長峡仁衛を飲み込むと、黒い犬は地面に張り付く。

その一瞬。指先を鋭利化させた辰喰ロロが地面に向けて爪を突き立てるが、影は器用にその攻撃を回避する。


「ッ――。外したか」


舌打ちをして影が永犬丸詩游の元へと戻っていくのを見届ける。

影は再び立体化して黒い犬と化す。


「〈狗神いりがみ術式じゅつしき〉・〈影毛物クロイヌ〉」


黒い犬は口を開く。其処から長峡仁衛がつるりと出てきた。

息苦しかったのか、長峡仁衛は呼吸を止めていて、外に出たと分かると再び息を吸い始める。

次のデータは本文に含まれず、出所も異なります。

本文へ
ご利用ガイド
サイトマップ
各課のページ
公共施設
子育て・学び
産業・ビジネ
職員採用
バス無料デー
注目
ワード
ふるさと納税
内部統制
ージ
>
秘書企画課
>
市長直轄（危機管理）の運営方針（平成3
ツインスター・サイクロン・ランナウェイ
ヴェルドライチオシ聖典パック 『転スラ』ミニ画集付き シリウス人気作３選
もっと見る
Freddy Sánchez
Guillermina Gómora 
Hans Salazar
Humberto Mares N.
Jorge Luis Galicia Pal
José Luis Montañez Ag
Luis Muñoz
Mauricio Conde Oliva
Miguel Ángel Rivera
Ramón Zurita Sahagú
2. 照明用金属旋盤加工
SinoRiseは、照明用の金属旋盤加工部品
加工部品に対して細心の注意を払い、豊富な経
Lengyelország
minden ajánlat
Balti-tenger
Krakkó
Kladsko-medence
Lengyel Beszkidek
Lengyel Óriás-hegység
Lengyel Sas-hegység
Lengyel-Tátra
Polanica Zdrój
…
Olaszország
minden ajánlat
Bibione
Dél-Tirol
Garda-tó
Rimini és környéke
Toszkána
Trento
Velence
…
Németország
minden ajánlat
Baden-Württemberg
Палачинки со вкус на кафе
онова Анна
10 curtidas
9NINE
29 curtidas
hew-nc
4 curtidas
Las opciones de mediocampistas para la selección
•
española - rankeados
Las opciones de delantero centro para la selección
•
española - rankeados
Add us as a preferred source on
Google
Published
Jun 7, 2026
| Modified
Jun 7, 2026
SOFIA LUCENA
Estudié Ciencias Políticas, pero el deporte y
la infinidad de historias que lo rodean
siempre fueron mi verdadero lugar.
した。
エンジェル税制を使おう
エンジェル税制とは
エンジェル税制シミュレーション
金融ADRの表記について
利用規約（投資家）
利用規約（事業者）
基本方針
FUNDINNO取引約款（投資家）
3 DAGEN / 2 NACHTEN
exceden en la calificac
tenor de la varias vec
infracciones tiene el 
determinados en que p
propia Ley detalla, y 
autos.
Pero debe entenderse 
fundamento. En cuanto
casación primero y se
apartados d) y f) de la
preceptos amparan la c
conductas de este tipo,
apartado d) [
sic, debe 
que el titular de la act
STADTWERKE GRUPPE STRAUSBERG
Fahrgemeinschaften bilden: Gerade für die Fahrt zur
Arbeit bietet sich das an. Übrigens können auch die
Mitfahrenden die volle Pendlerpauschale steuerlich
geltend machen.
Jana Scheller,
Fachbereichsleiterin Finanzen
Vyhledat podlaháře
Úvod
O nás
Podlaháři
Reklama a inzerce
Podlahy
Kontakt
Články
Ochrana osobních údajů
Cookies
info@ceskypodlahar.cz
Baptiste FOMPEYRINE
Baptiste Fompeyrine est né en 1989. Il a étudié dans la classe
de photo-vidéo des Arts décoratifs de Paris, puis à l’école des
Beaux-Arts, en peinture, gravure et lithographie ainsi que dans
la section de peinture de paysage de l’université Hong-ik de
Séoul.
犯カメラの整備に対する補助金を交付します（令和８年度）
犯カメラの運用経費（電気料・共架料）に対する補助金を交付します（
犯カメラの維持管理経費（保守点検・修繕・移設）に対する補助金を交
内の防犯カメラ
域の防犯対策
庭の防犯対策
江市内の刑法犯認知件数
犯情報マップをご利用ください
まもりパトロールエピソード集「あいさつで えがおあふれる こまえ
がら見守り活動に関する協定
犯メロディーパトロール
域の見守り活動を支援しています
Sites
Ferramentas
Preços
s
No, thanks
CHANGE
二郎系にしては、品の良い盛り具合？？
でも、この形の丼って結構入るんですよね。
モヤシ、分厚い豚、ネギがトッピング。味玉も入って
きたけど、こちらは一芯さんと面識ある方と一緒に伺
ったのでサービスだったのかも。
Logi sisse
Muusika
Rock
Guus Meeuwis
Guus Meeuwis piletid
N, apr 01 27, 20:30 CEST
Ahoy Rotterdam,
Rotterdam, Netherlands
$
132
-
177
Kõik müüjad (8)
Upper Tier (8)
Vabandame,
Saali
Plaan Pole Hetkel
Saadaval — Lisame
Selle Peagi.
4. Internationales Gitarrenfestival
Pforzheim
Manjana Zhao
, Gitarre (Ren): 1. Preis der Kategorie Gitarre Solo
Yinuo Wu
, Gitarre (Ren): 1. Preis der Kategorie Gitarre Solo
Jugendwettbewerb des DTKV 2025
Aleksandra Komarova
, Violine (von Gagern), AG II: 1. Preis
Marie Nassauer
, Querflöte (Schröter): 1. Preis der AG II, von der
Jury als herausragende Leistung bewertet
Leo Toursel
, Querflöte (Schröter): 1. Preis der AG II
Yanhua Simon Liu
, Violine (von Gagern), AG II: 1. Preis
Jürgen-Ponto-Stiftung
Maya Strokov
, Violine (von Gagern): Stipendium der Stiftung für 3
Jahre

「ぷはっ、はっ……な、なんだか知らないけど、助かった……」


永犬丸詩游の術式は犬の式神を扱う。

黄金ヶ丘クインは顔を歪めた。

小奇麗な彼女な顔には似合わない皺を眉間に作って慣れない様に叫ぶ。


「くっ、永犬丸さん、そのお方を返しなさい」


そう言うが、永犬丸詩游はべっ、と舌を出して要求を却下する。


「やだよ。お前の所に長峡を置いとくと結婚を迫るだろ。長峡が居なくなったらボクは寂しいんだからな」


そう言って再び永犬丸詩游は指を絡めて印を結ぶ。

すると永犬丸詩游の影から今度は馬の様な大きさをした狼が出てくる。

パンっ、と再び音が鳴る。手袋をした男、水流迫が足元に水を作り出す。


「はは、その顔、ザマぁねぇな黄金ヶ丘ァ。初めての挫折じゃねぇの?」


そう煽る水流迫。

どうやらこの男は黄金ヶ丘を目の敵にしているらしい。

そんな煽りに、黄金ヶ丘クインは表情を無にした。

ただ冷たく、冷静に、冷酷に、黄金ヶ丘クインは萌え袖から黄金の鎖と鏃を伸ばし出す。


「……たかが其処らの祓ヰ師の家系が。陰陽師直伝に教授された五家に歯向かうとでも?」


決してその様な真似は許さない。

その言葉に感情は含まれていない。

あるのは、祓ヰ師としての矜持。

他の祓ヰ師に舐められてはならないと言う決意。

それを固める黄金ヶ丘クインの前に、永犬丸詩游はいたずらっ子の笑みを浮かべて。


「へへーん。五家だか御三家だか知るもんか。ボクの友達は誰にも渡してやるもんか」


そう言うと同時に狼の上に跨る。

この場から逃走する算段だろう。

側近である辰喰ロロは黄金ヶ丘クインに伺う。


「どうされますか、お嬢様」


このまま追跡するか。

祓ヰ師として舐められた落とし前を付けるか。

その選択を黄金ヶ丘クインに迫る。

クインは目を瞑り、一度息を吸って、か細く吐く。

そしてゆっくりと瞼を開くと。


「……まあ、良いでしょう。一応は、学生である内は自由にさせると言う約束。時が経てば私の元に戻って来る。ならば僅かな時間……遊ばせておいても構いません」


そう結論した。

つまりは長峡仁衛の結婚は延期。

そして慈悲深くも、永犬丸詩游の無礼を許すと。

それを聞いた長峡仁衛は、未だこの業界の情勢など知らないが。

しかし、彼女に向けて感謝の言葉を口にするのだった。


「えっと……その、ありがとう?」


その言葉に永犬丸詩游は突っ込んだ。


「長峡さぁ!そこはありがとうじゃないだろっ!!」


「え、いやでも……俺と彼女、許嫁みたいだし」


許嫁。

彼女とは何れ結婚する運命にある。

本来ならば禊は保つべきだろうに。

黄金ヶ丘クインはそれを許容している。

その寛容さに感謝すべきだと思っていた。


「あのな、……っまあいいや。ほら、逃げるよ」


そうして永犬丸詩游は犬の腹を蹴ると、早々にその場から離脱する。

近くに居た水流迫も、足に纏う水を操作して地面を滑る様に走りだした。

長峡仁衛は後ろを振り向いて、三人の姿を見つめる黄金ヶ丘クインに向けて手を振る。


「あ、うん、じゃ、じゃあな、黄金ヶ丘」


その呑気な行動に黄金ヶ丘クインは声を出そうとして、喉元まで出かかった言葉を無理矢理飲み込む。代わりに、長峡仁衛に見える様に小さく手を振った。

そして、長峡仁衛の姿が完全に見えなくなると。

其処でようやく黄金ヶ丘クインは先程言い掛かった言葉を口にする。


「………はぁ。クイン。と呼んで下さらないのですね?」


少し寂しそうに、黄金ヶ丘クインはそう言うのだった。